Kritik zu Vor mir der Süden
Auf den Spuren von Pier Paolo Pasolini vollzieht Dokfilmer Pepe Danquart eine Reise durch Italien nach, die im Hin und Her zwischen Vergangenheit und Gegenwart vor allem auch das Thema Migration beleuchtet
Eine Kamerafahrt entlang gestaffelter Reihen gut besetzter Liegestühle. Dazu eine persönlich gehaltene Erzählung aus dem Off über die Entwicklung des Tourismus in Jesolo. Wer da spricht, ist erst mal unklar. Dann erläutern einheimische Tourismusprofis die Vorzüge des Ortes, dessen künstlich angereicherten Sandstrand einer auch heute noch eine »Goldmine« nennt. Vorher folgt die Kamera einem jungen dunkelhäutigen Mann, der mit dem Verkauf bunter Tücher auch ein wenig an dieser Goldmine teilhaben will.
Dies ist die Exposition eines Films, der seine Reise dann auf der anderen Seite des italienischen Stiefels am Ligurischen Meer beginnt. 1959 war der Exlehrer und aufstrebende Schriftsteller Pier Paolo Pasolini von Ventimiglia entlang der Küste über Sizilien bis Triest gereist – nach einem Insert im Film angeblich, »um die gesellschaftlichen Veränderungen zu dokumentieren«, laut Pasolini-Biograf Nico Naldini jedoch im Auftrag eines Lifestylemagazins. Jetzt hat der deutsche Filmemacher Pepe Danquart die Reise noch einmal unternommen und dabei – ein wenig Autofetischismus muss bei einem Mann wohl sein – mit einem knuffigen Fiat Millecento auch das gleiche Verkehrsmittel wie Pasolini damals gewählt. Statt nur des Notizbuchs (aus dem auch Pasolinis von Ulrich Tukur eingesprochene Kommentare stammt) hat Danquart aber ein kleines Filmteam dabei.
So treffen die verbalen Beschreibungen eines vergangenen Italien auf die Bilder und Stimmen der Gegenwart, wobei Danquart der Versuchung widersteht, Orte mit allzu plakativen Veränderungen zu suchen. Stattdessen hat er neben digital scharf gestochenen Straßenpanoramen oder imposanten Totalen immer wieder kurze Szenen mit Super-8-Optik einmontiert. Dazu sparsam eingesetzte melancholische Musik.
Zu Anfang der Reise lässt der Film Pasolini selbst sprechen – von seiner Liebe zum italienischen Volk, das er ebenso als Teil Europas wie der Dritten Welt sehe. Es ist die Leitlinie für die Begegnungen, die Danquart auf seiner Reise inszeniert: mit einer Barbesitzerin, die Flüchtlingen hilft, Fischern, die die Überfischung des Mittelmeeres beklagen, einem Hafenarbeiter, der selbst Pasolini-Aficionado ist. Im von faschistischer Architektur geprägten Stadtzentrum von Sabaudia lässt er sich Pasolinis Diagnose des Konsumismus erklären. Ein alter Herr, der Pasolini als Kind kannte, rezitiert aus dem Gedächtnis ein langes visionäres Gedicht, in dem Flüchtlingsboote über das Mittelmeer von Afrika nach Norden ziehen.

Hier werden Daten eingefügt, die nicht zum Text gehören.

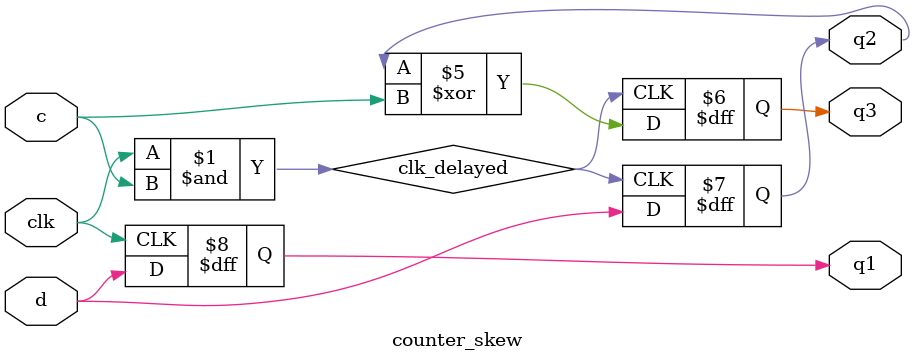
<source format=v>
`timescale 1ns/1ps

module counter_skew(
	input clk,
	input d,
	input c,
	output reg q1,
	output reg q2,
	output reg q3
    );

    // Goal : for delay through a LUT (instead of global clock routing)
    wire clk_delayed;
    assign clk_delayed = clk & c; // LUT will be inserted

    always @(posedge clk) q1 <= d; // flip-flop driven by direct clock

     // Flip-flops driven by "fabric-routed clock"
    // //potential risk of skew: depending of placement,
    // there's no guarantee that the "clk_delayed" signal will reach flip flop
    // q2 and q3 at the same time
    always @(posedge clk_delayed) q2 <= d;
    always @(posedge clk_delayed) q3 <= q2 ^ c;

endmodule

	

</source>
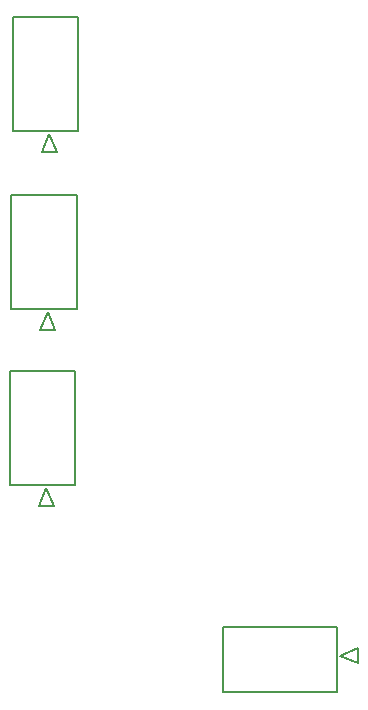
<source format=gbr>
%TF.GenerationSoftware,Altium Limited,Altium Designer,22.9.1 (49)*%
G04 Layer_Color=32768*
%FSLAX23Y23*%
%MOIN*%
%TF.SameCoordinates,7E49B892-F471-4493-957F-970E4ADD815D*%
%TF.FilePolarity,Positive*%
%TF.FileFunction,Other,Bottom_3D_Body*%
%TF.Part,Single*%
G01*
G75*
%TA.AperFunction,NonConductor*%
%ADD59C,0.005*%
D59*
X1178Y2811D02*
X1397D01*
X1178Y2431D02*
Y2811D01*
Y2431D02*
X1397D01*
Y2811D01*
X1300Y2421D02*
X1325Y2361D01*
X1275D02*
X1325D01*
X1275D02*
X1300Y2421D01*
X1886Y1153D02*
Y1372D01*
Y1153D02*
X2266D01*
Y1372D01*
X1886D02*
X2266D01*
X2276Y1275D02*
X2336Y1300D01*
Y1250D02*
Y1300D01*
X2276Y1275D02*
X2336Y1250D01*
X1183Y3404D02*
X1402D01*
X1183Y3024D02*
Y3404D01*
Y3024D02*
X1402D01*
Y3404D01*
X1305Y3014D02*
X1330Y2954D01*
X1280D02*
X1330D01*
X1280D02*
X1305Y3014D01*
X1173Y2224D02*
X1392D01*
X1173Y1844D02*
Y2224D01*
Y1844D02*
X1392D01*
Y2224D01*
X1295Y1834D02*
X1320Y1774D01*
X1270D02*
X1320D01*
X1270D02*
X1295Y1834D01*
%TF.MD5,9445a63af145d404771f4dfc640b4bce*%
M02*

</source>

Das Thema der Migration (und der Warenströme) wird zum roten Faden und in verschiedenen Facetten beleuchteten Fokus der Filmerzählung. Als Hintergrund sichtbar werden ökonomische Verzerrungen und politisches Versagen, als Spiegelbild die (es war vor Corona) ähnlich anwachsenden Tourismusströme. Dabei kommen die afrikanischen Migranten in den letzten beiden Dritteln des Films vielfach auch mit eigenen Stimmen zu Wort, die Touristen und Touristinnen auf Capri oder in Venedig bleiben stumme Kulisse.
Kommentare
Vor mir der Süden
Habe nach 60 Minuten Elend Hässlichkeit und Frustation das Kino verlassen…
Ich hoffe es gab noch irgend eine Botschaft an die armen Cineasten.
Vor mir der Süden
Lange keinen so guten Dokumentarfilm gesehen. Hat mich tief berührt.